5 Simple Games That Make Kids Smarter

by Sasha Brown-Worsham
5 Simple Games That Make Kids SmarterPuzzles, blocks, board games, and pick-up sticks might seem to have gone the way of penny candy and being allowed to walk home from school alone at 8 years old when it comes to today’s kids. But these “old-fashioned” games do something for children that Minecraft,iPads, and the Wii never will. They offer children “spatial orientation” — a better sense of how to manipulate and exist in the world around them.
"Spatial orientation" has grown-up application in everything from engineering to whether or not a person can read a map. Or whether they can put together furniture from Ikea. Or drive in heavy traffic. In other words, it’s vital and eventually develops into STEM (Science, Math, Engineering, and Technology) skills.
 “Spatial orientation is all about how people think about space,” says psychological scientist and researcher Jamie Jirout of Rhodes College whose study on children at play was recently published in Psychological Science. “It’s about how different objects fit in space and imagining how objects look from different angles.”
Jirout’s study found that children who play with blocks, puzzles, and board games — “simple” toys by any definition — are far more likely to build these spatial reasoning skills than children who play with other toys. “Providing children with access to spatial play experiences is a good way to boost spatial development,” she says.
So what are the top five simple games that help build this sense of space?
Battleship: In Battleship, “you are thinking about space,” Jirout says. “You need to figure out which direction their ship is in and how you can use effective questioning to get there.” It’s not a game one might immediately jump to when you think of STEM skills, but those are precisely the skills it builds.
Hopscotch: Although, not in the category of blocks, board games, and puzzles, this very physical game also involves numbers and spatial orientation, says Geralyn Bywater McLaughlin, Director of Defending the Early Years, an organization dedicated to helping educators fight testing and all the things that take away from the way children truly learn. “Children practice large and small motor skills and spatial relationships as they draw the game with chalk, McLaughlin says. “And then toss their pebbles and jump along the numbered spaces. There is so much to figure out and do.”
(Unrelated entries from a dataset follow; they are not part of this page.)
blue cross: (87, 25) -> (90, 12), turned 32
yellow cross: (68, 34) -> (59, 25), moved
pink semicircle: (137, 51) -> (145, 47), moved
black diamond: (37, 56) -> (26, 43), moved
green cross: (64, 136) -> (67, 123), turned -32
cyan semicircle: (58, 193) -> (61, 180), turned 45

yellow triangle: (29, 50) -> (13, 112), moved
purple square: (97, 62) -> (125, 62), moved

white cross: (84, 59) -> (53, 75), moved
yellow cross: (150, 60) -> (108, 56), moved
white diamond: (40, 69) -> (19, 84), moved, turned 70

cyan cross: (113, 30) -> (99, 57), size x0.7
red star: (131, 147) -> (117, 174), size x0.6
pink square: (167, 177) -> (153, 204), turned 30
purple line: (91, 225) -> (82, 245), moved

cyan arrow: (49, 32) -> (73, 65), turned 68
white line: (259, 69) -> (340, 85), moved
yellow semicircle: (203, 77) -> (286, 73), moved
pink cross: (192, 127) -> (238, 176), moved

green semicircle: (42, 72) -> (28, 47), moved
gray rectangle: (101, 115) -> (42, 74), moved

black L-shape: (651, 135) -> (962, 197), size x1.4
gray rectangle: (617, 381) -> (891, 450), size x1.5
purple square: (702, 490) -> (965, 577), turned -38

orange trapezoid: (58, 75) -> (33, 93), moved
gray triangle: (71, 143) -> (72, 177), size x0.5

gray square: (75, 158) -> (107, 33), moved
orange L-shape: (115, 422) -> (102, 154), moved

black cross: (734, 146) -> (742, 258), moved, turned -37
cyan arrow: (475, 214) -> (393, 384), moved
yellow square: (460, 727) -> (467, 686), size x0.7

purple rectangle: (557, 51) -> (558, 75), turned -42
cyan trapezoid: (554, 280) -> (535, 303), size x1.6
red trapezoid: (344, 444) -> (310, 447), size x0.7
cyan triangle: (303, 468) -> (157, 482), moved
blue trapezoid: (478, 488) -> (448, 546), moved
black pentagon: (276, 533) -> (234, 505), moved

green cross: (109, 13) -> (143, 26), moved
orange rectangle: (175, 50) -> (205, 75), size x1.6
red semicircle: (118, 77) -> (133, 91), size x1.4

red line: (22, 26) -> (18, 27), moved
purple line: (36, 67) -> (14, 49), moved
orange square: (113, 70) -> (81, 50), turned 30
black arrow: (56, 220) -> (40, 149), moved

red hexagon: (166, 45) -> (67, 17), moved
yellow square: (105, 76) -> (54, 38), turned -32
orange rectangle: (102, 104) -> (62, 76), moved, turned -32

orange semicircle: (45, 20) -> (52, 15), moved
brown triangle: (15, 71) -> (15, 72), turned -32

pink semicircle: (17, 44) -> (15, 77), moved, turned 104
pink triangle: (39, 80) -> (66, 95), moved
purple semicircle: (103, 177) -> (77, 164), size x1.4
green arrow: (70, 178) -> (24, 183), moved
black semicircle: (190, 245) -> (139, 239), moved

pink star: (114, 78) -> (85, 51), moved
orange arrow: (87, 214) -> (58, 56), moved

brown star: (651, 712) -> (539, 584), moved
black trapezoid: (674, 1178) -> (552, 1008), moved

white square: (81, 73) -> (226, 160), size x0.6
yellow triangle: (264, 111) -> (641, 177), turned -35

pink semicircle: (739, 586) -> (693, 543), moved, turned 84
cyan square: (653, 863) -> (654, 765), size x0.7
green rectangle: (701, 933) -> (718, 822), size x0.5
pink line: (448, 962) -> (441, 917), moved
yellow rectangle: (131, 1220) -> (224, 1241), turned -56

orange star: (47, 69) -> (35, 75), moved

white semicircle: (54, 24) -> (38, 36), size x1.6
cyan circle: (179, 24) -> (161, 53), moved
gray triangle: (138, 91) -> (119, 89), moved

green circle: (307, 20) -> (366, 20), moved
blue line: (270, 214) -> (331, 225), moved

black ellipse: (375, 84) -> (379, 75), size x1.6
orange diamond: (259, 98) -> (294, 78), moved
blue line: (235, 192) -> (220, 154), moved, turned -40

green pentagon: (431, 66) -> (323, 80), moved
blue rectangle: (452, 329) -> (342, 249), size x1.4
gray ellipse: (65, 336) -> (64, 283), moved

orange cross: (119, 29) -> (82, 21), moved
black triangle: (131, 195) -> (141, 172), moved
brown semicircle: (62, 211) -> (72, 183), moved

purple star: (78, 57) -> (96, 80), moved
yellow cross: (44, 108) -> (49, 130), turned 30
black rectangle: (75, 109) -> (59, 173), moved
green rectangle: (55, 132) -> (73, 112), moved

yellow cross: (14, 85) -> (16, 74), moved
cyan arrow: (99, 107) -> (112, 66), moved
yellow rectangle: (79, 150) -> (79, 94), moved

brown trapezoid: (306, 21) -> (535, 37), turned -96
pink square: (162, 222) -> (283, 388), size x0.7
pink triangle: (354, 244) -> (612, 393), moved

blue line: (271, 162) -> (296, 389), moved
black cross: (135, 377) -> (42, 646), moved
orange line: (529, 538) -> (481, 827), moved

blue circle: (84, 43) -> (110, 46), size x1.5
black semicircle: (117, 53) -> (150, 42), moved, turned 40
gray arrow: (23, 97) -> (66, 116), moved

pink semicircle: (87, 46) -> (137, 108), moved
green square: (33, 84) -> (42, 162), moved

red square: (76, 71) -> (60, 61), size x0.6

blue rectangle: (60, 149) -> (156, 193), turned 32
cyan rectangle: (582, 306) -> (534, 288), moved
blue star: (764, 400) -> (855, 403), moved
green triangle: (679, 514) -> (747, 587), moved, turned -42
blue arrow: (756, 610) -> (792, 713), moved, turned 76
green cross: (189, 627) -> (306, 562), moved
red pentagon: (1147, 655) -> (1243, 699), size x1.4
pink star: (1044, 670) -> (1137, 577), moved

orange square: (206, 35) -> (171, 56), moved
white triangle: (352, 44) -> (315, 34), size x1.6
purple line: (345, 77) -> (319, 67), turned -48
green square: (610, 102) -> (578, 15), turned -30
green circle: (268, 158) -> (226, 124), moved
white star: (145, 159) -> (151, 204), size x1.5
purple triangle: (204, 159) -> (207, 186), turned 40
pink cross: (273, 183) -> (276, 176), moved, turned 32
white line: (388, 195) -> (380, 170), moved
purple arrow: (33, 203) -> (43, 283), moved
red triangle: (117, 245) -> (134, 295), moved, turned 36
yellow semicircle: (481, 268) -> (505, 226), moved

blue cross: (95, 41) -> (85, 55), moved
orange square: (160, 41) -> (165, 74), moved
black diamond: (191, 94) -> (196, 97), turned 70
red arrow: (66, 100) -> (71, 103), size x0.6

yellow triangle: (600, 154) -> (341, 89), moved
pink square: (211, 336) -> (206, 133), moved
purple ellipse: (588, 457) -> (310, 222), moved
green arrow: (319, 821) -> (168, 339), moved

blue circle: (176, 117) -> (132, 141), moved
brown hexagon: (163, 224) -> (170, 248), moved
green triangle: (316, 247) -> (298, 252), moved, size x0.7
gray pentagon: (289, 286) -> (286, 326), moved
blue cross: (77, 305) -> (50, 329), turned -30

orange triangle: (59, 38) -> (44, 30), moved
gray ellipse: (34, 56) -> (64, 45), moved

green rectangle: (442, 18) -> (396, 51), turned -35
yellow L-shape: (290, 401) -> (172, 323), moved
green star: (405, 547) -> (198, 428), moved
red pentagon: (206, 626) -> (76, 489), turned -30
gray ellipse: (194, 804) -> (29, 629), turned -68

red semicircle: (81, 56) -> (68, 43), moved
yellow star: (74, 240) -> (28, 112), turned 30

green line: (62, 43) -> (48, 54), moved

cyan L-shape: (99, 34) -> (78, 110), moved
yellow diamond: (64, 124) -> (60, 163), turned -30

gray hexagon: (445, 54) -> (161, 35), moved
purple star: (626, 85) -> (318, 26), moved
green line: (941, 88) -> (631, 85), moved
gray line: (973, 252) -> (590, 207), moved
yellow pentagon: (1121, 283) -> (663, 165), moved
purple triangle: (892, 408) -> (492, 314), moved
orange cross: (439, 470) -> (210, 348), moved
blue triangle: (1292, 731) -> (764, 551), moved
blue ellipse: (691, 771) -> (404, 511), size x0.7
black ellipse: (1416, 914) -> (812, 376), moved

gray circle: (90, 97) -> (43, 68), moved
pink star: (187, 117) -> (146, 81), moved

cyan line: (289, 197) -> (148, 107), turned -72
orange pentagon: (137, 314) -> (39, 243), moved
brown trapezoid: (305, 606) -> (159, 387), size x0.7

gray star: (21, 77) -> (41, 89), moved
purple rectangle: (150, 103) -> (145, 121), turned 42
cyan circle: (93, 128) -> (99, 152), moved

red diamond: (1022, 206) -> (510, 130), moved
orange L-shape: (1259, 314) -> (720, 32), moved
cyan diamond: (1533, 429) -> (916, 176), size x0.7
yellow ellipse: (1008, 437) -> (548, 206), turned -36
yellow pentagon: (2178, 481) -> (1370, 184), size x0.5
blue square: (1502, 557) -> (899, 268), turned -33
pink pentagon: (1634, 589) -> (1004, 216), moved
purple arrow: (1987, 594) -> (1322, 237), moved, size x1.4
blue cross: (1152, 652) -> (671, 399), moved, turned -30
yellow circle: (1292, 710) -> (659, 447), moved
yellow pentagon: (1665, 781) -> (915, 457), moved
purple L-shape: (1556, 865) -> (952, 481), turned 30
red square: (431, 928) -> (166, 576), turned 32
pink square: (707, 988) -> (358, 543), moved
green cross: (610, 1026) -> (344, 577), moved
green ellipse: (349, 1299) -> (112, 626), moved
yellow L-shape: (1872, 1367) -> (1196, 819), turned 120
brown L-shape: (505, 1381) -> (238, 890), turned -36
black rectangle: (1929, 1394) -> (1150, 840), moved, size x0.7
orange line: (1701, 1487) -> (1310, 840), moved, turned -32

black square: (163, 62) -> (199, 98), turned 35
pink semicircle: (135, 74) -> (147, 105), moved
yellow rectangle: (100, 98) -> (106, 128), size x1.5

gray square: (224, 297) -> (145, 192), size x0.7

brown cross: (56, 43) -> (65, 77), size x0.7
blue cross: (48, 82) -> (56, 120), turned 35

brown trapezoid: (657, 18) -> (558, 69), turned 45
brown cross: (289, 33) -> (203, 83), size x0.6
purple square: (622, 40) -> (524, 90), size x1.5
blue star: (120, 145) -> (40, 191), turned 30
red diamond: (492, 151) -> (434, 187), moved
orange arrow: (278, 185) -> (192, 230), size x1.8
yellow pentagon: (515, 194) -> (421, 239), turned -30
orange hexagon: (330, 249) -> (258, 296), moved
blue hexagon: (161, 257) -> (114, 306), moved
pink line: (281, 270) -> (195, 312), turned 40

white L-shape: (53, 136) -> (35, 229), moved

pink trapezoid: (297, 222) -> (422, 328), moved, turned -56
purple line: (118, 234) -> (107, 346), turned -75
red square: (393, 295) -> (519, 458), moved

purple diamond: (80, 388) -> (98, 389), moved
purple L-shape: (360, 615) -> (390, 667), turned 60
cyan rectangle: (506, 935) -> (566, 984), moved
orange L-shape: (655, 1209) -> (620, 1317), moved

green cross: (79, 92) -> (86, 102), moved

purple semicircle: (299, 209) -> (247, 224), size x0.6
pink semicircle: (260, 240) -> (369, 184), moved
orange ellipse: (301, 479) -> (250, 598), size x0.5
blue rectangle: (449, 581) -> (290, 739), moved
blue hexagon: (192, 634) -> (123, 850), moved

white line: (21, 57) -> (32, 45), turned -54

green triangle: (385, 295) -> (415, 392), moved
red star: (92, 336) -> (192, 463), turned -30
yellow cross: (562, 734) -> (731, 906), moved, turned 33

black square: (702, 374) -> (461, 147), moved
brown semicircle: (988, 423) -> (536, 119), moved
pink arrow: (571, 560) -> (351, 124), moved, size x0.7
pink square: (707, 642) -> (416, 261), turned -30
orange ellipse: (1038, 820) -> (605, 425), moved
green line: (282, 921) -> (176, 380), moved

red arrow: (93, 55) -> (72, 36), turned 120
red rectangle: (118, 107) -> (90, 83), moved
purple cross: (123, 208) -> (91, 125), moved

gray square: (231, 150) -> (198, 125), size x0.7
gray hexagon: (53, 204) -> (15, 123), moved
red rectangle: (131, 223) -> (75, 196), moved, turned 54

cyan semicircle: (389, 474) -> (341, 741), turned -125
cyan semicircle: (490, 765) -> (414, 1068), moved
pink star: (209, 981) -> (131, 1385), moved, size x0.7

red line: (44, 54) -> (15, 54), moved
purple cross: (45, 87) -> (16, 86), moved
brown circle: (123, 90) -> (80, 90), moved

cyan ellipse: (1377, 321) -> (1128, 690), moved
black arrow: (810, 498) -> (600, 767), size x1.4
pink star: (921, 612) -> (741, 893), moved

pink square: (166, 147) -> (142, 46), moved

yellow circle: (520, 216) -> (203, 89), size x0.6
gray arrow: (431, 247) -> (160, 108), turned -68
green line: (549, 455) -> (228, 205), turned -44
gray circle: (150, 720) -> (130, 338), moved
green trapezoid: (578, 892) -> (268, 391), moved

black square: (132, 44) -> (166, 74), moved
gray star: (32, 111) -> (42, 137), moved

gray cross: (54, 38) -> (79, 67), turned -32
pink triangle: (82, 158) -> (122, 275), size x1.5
Chutes and Ladders: Many parents probably have fond memories of this game and of rolling the dice and climbing to the top only to shoot back down the slide. But this game is more than just luck and chance and fun. “The board itself is made up of a grid,” Jirout says. There is a counting, math component to it all, but also a strong sense of spatial orientation. Where is my opponent compared to me? How can I catch him? What number do I need to get to get there?
Jenga: There was no game more exciting — or more simple — than Jenga. Simply pull a block from the tower and hope and pray it doesn’t fall. But there is so much more to it, says McLaughlin. “Children develop eye-hand coordination and experiment with gravity as well as cause and effect,” she says. “They will learn that the blocks are more stable on some surfaces than others. The sounds that travel from the falling blocks will very depending on how high the tower gets, and the surface they are playing on.”
Blocks: Give a child an old-fashioned stack of blocks and let them go to town. There are so many varieties — cardboard, wooden, Legos, Bristle, and more — but they all have one thing in common: Children are manipulating in three dimensions. They are feeling the weight of the blocks in their hands. They are imagining something in their head and making it real. Blocks help children learn how to manipulate and change the world around them.
Games like Minecraft and other electronic building games can also help with spatial orientation, but they don’t have the same heft and weight (literally) as old-fashioned blocks. “When a child is figuring out and acting on the actual blocks, her curiosity and exploration will lead her to understanding the real world,” McLaughlin says. “A digital game can not be taken apart, changed, and acted-upon the way actual blocks can.”
It’s official: You have to go back to move forward. I know what my kid’s next birthday list is going to include.